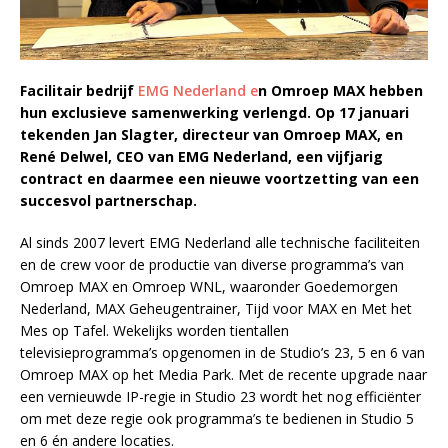
Facilitair bedrijf
EMG Nederland e
n Omroep MAX hebben
hun exclusieve samenwerking verlengd. Op 17 januari
tekenden Jan Slagter, directeur van Omroep MAX, en
René Delwel, CEO van EMG Nederland, een vijfjarig
contract en daarmee een nieuwe voortzetting van een
succesvol partnerschap.
Al sinds 2007 levert EMG Nederland alle technische faciliteiten
en de crew voor de productie van diverse programma’s van
Omroep MAX en Omroep WNL, waaronder Goedemorgen
Nederland, MAX Geheugentrainer, Tijd voor MAX en Met het
Mes op Tafel. Wekelijks worden tientallen
televisieprogramma’s opgenomen in de Studio’s 23, 5 en 6 van
Omroep MAX op het Media Park. Met de recente upgrade naar
een vernieuwde IP-regie in Studio 23 wordt het nog efficiënter
om met deze regie ook programma’s te bedienen in Studio 5
en 6 én andere locaties.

──────

* **ACTION ITEM**
Work out the number of lines in the listing above that hold the string "Omroep". Reply with that number only.

* **PROBLEM SOLUTION**
4